**Provided data:**
== == ==
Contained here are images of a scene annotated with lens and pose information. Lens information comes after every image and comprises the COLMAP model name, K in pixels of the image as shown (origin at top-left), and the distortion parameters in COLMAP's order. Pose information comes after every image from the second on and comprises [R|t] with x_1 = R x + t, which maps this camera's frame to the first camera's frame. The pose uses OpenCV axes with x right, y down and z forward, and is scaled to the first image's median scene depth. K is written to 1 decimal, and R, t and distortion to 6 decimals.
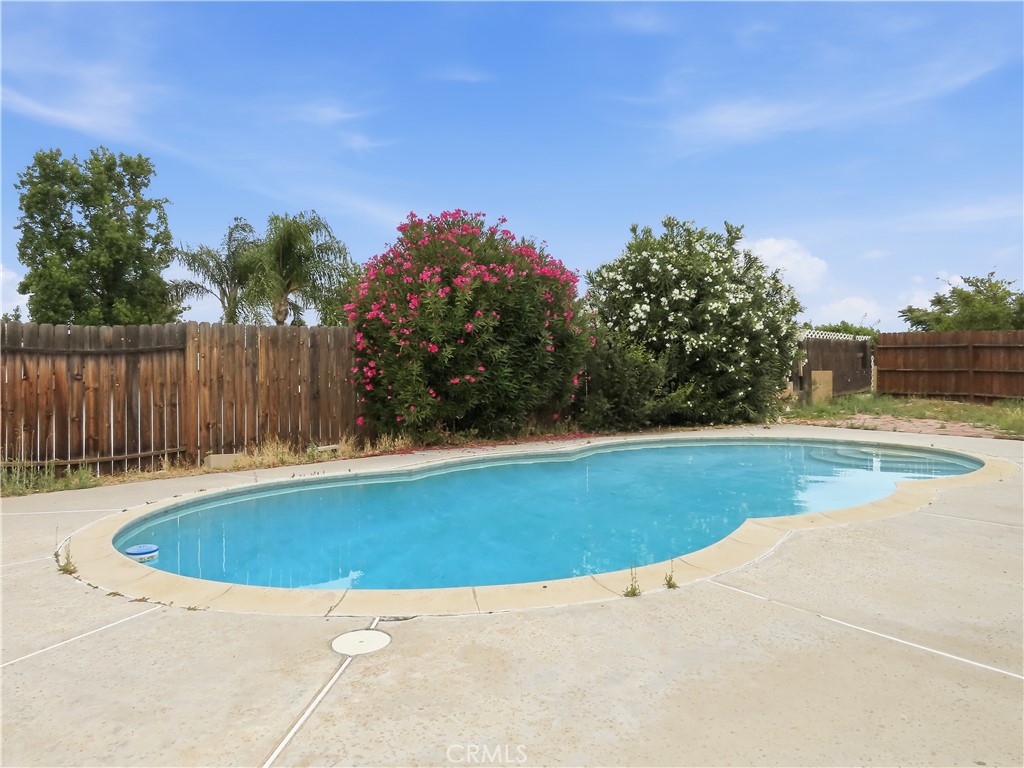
lens RADIAL K [[767.1, 0, 512.0], [0, 767.1, 384.0], [0, 0, 1]] dist [-0.009226, 0.000672]
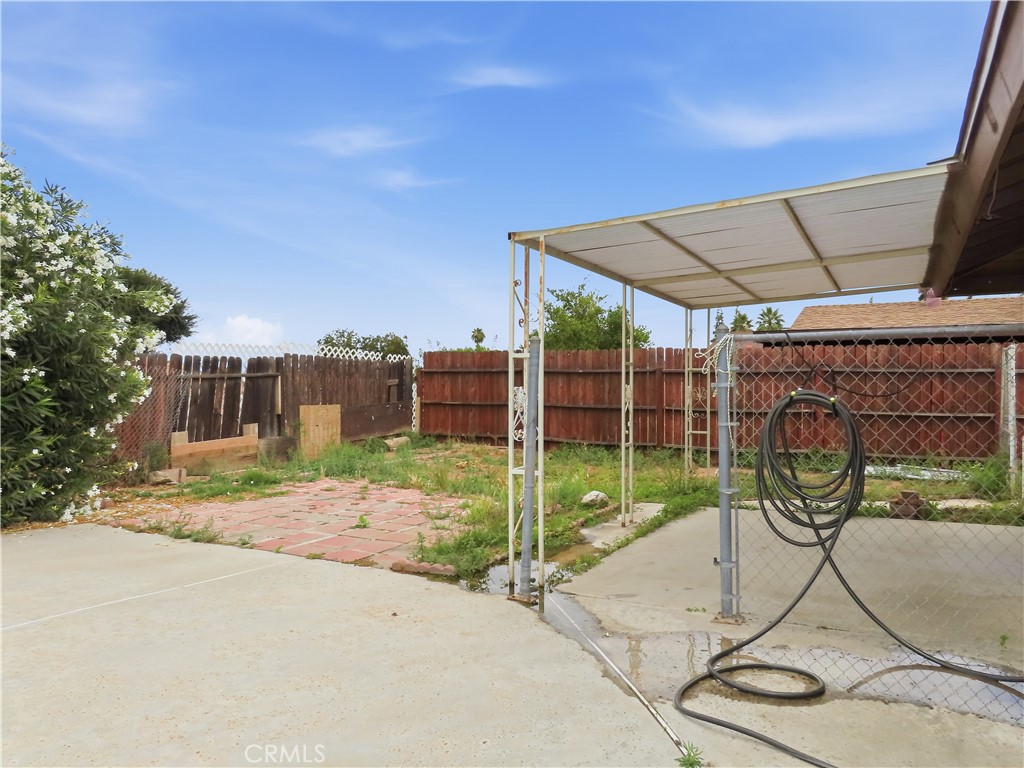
lens RADIAL K [[767.1, 0, 512.0], [0, 767.1, 384.0], [0, 0, 1]] dist [-0.009226, 0.000672]
pose [[0.927327, 0.008110, 0.374164, 0.299486], [0.003882, 0.999503, -0.031286, -0.013657], [-0.374232, 0.030465, 0.926835, 0.310441]]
== == ==
Reproduce the material word for word. Skip every picture it holds.

**Exercise output:**
Contained here are images of a scene annotated with lens and pose information. Lens information comes after every image and comprises the COLMAP model name, K in pixels of the image as shown (origin at top-left), and the distortion parameters in COLMAP's order. Pose information comes after every image from the second on and comprises [R|t] with x_1 = R x + t, which maps this camera's frame to the first camera's frame. The pose uses OpenCV axes with x right, y down and z forward, and is scaled to the first image's median scene depth. K is written to 1 decimal, and R, t and distortion to 6 decimals.
lens RADIAL K [[767.1, 0, 512.0], [0, 767.1, 384.0], [0, 0, 1]] dist [-0.009226, 0.000672]
lens RADIAL K [[767.1, 0, 512.0], [0, 767.1, 384.0], [0, 0, 1]] dist [-0.009226, 0.000672]
pose [[0.927327, 0.008110, 0.374164, 0.299486], [0.003882, 0.999503, -0.031286, -0.013657], [-0.374232, 0.030465, 0.926835, 0.310441]]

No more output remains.